### Problem statement
Lay out the lines below as a Markdown table with two columns, No. and Text, giving each line its own numbered row and skipping any blank lines. Leave the pictures out.

### Source material
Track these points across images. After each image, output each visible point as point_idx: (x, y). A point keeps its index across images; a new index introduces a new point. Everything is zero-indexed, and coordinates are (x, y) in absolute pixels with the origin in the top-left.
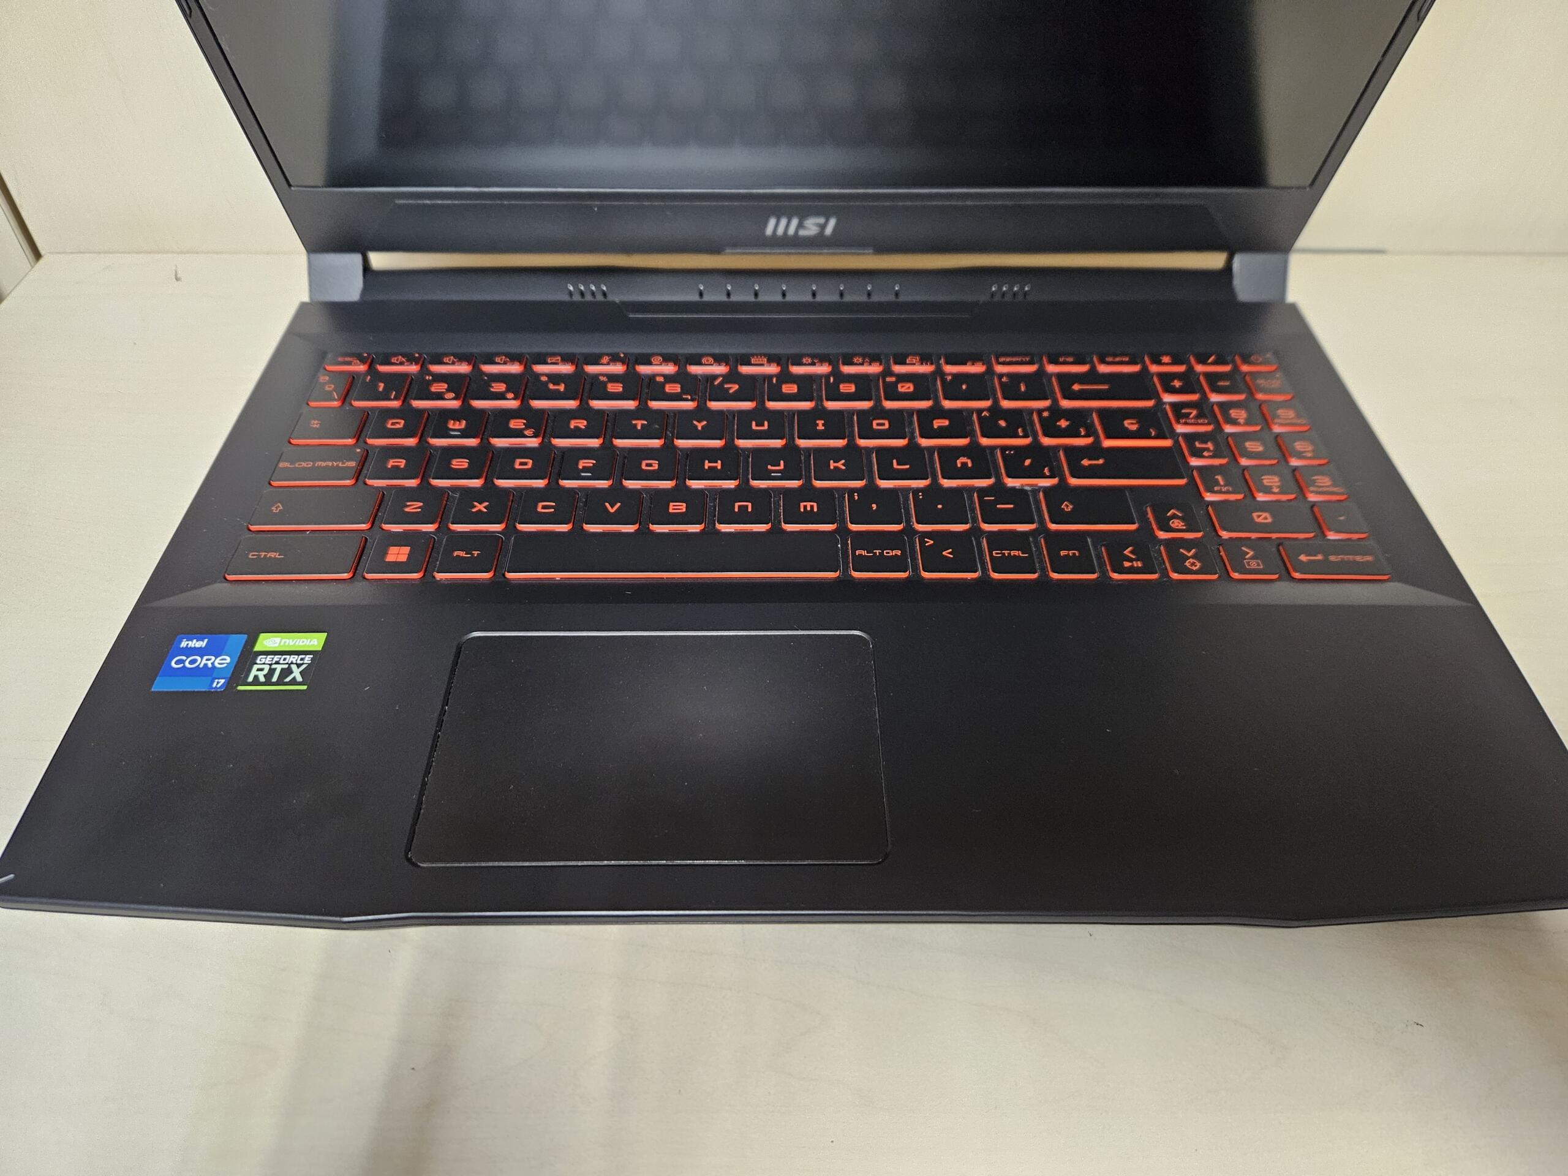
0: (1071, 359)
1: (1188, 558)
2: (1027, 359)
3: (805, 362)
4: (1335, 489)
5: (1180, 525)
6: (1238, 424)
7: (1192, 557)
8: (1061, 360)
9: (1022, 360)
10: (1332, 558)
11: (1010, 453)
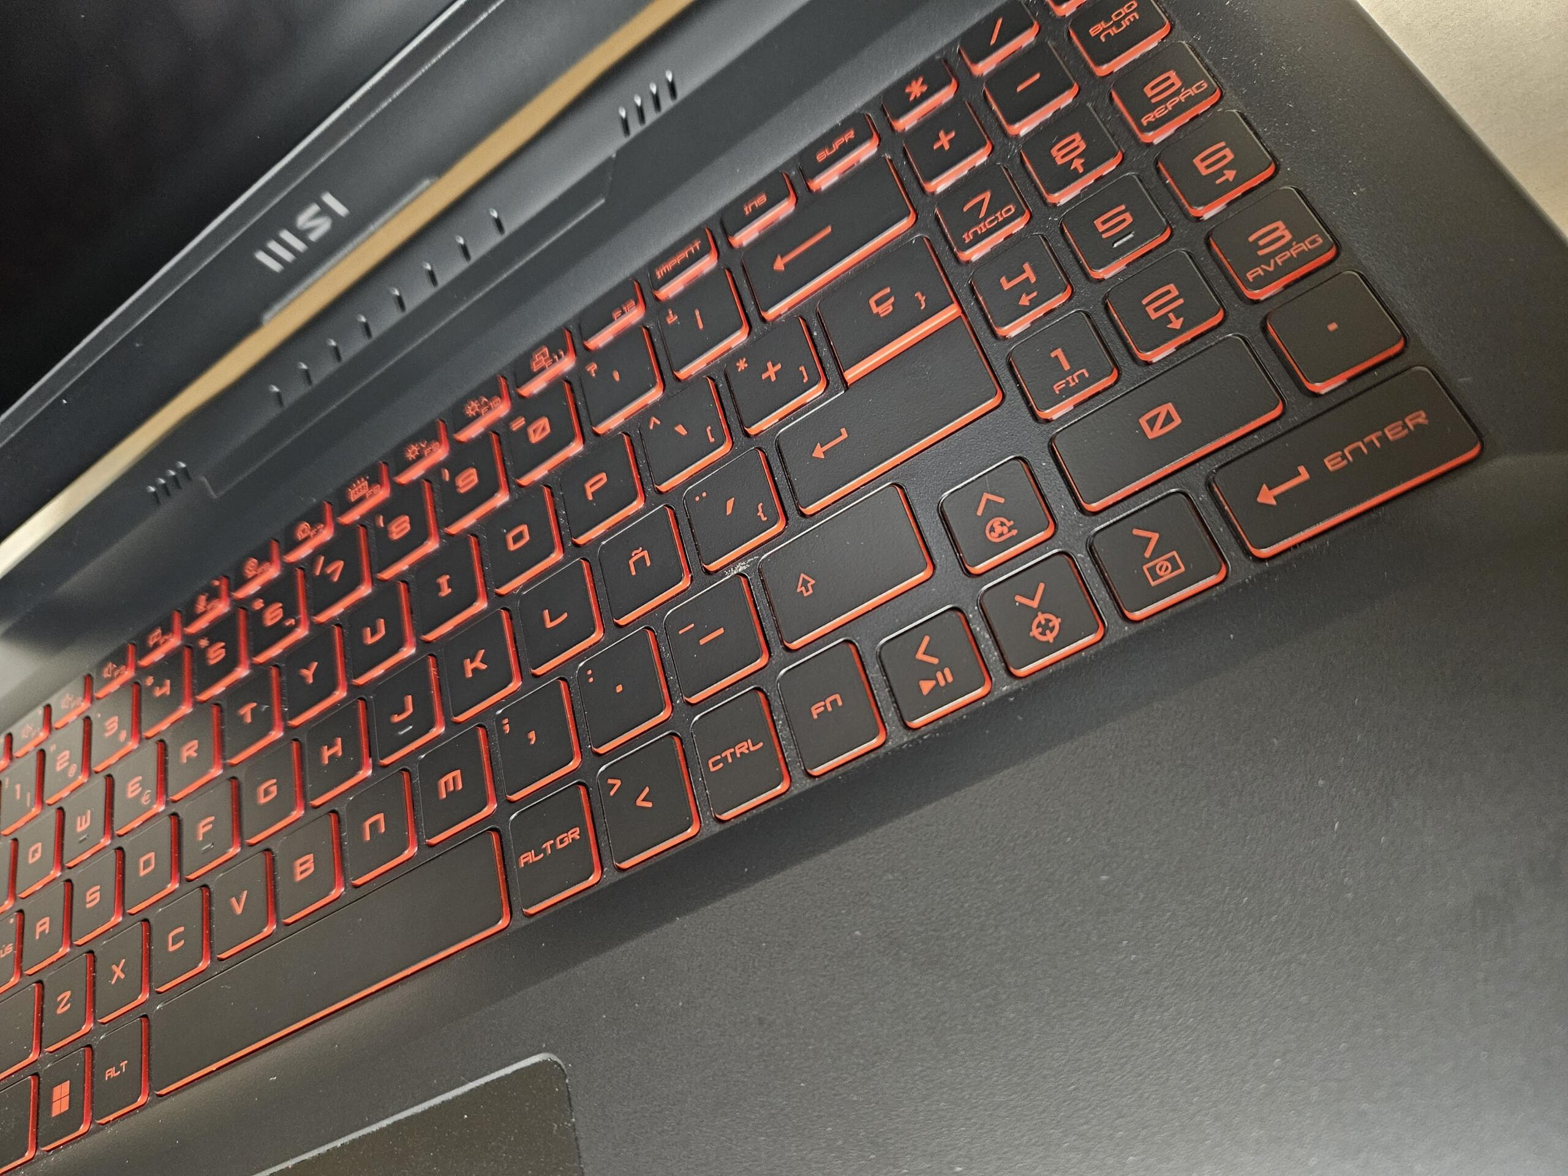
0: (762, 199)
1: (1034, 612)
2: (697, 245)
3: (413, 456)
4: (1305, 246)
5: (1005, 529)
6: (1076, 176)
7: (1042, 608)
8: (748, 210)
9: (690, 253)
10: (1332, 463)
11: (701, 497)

### Solution
| No. | Text |
|---|---|
| 1 | Track these points across images. After each image, output each visible point as point_idx: (x, y). A point keeps its index across images; a new index introduces a new point. Everything is zero-indexed, and coordinates are (x, y) in absolute pixels with the origin in the top-left. |
| 2 | 0: (1071, 359) |
| 3 | 1: (1188, 558) |
| 4 | 2: (1027, 359) |
| 5 | 3: (805, 362) |
| 6 | 4: (1335, 489) |
| 7 | 5: (1180, 525) |
| 8 | 6: (1238, 424) |
| 9 | 7: (1192, 557) |
| 10 | 8: (1061, 360) |
| 11 | 9: (1022, 360) |
| 12 | 10: (1332, 558) |
| 13 | 11: (1010, 453) |
| 14 | 0: (762, 199) |
| 15 | 1: (1034, 612) |
| 16 | 2: (697, 245) |
| 17 | 3: (413, 456) |
| 18 | 4: (1305, 246) |
| 19 | 5: (1005, 529) |
| 20 | 6: (1076, 176) |
| 21 | 7: (1042, 608) |
| 22 | 8: (748, 210) |
| 23 | 9: (690, 253) |
| 24 | 10: (1332, 463) |
| 25 | 11: (701, 497) |